Same as Part (i), with the CUDA-specific addition: torch.cuda.synchronize() is emitted once after the warmup window and once after the measurement window before collecting per-iter nanoseconds. Warmup at 200 calls (the CPU baseline uses 100) to let cuDNN autotune settle; measurement at 1000 calls (the CPU baseline uses 800) to absorb the larger per-iter variance from kernel-launch jitter.

JSON schema delta

The bench report adds two fields to the Part (i) schema without bumping schema_version:

  • compile: bool — whether torch.compile(mode='reduce-overhead', dynamic=True, fullgraph=True) was applied.
  • max_memory_allocated_bytes: int — peak device memory reported by torch.cuda.max_memory_allocated() during the measurement window.

CI lane and gating

  • Workflow: .github/workflows/bench-gpu.yml, triggered by workflow_dispatch only at M4. Runs benchmarks/bench_batch_copy_paste.py --device cuda --compile --batch-size 8 --image-size 1024. The A100 SXM runner is self-hosted and manually provisioned per run.
  • Committed artifact: benchmarks/baseline_gpu.json, initially an empty placeholder, populated on the first successful dispatch.
  • Gate. benchmarks/compare.py --mode speedup-vs-cpu-baseline compares baseline_gpu.json.median_ns against the CPU baseline.json.median_ns and exits non-zero when the speedup is below 2.0. The gate runs only on manual dispatch; PR-level GPU gating is deferred until a persistent self-hosted runner lands.
  • Memory cap. The bench asserts max_memory_allocated_bytes < 40 × 2^30 (40 GB) on the Cityscapes panoptic B=8, 2048² fixture; failure exits the bench with code 3.

Compile-clean gate

Every PR runs scripts/compile_explain.py, which invokes torch._dynamo.explain on a CPU trace of BatchCopyPaste.forward and diffs the graph-break-reason list against scripts/compile_allowlist.txt. The allow-list is empty at M4 and additions require an ADR-0008 amendment.
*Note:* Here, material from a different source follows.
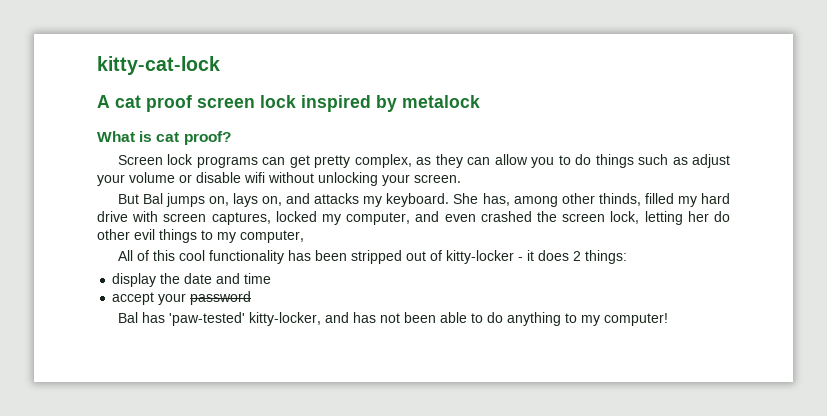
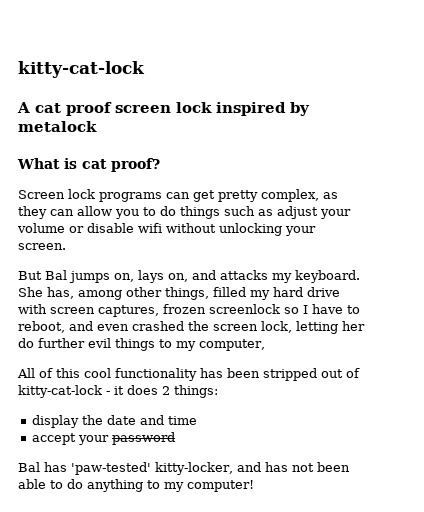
[598,193,641,206] thinds, -> [165,287,209,300] things,
[275,211,411,225] locked my computer, -> [163,304,360,314] [18,321,65,333] frozen screenlock so I have to reboot,
[97,229,130,240] other -> [38,338,85,348] further
[445,250,514,264] kitty-locker -> [18,385,102,398] kitty-cat-lock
This runs on ubuntu-latest; no GPU required.

Baseline refresh

Part (iii)'s refresh policy applies to baseline_gpu.json with two substitutions: the runner pin is the self-hosted A100 SXM runner (not ubuntu-latest), and the three-run acceptance criterion uses the iters / warmup pair specified above.


Verification

  • uv run mkdocs build --strict passes with this ADR in the nav.
  • uv run python -m benchmarks.bench_copy_paste --device cpu --out /tmp/r.json runs end-to-end locally.
  • uv run python -m benchmarks.compare --baseline benchmarks/baseline.json --current /tmp/r.json exits 0 on an unchanged workload.
  • uv run pyright and uv run ruff check . pass with benchmarks/ included in their scopes.

Status and supersession

  • Accepted when this file lands on main with Status: Accepted in the header and benchmarks/baseline.json is committed alongside it.
  • Any later decision that contradicts Part (i)–(iii) requires a new ADR (ADR-000N) that explicitly supersedes this one, updating this file's Status to Superseded by ADR-000N.